** Given entries follows **
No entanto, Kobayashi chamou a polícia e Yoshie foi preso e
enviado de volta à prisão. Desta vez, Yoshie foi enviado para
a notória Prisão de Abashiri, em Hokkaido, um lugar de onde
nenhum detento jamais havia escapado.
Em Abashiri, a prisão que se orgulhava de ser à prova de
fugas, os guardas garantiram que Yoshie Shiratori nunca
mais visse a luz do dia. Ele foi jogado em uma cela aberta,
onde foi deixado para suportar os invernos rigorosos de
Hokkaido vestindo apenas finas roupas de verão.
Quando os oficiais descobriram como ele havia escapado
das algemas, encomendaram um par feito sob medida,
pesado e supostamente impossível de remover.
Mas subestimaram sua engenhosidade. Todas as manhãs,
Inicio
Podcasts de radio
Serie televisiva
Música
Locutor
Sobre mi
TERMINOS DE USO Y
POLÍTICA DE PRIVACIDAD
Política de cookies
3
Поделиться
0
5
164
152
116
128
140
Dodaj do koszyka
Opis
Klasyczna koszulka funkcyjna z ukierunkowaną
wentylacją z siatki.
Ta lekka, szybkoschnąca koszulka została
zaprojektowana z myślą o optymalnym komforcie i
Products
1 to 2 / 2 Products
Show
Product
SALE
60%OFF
** End of Given entries **
Brief → Work through the data above line by line and give the number of lines in which "havia" occurs. Add nothing else.

Your solution → 2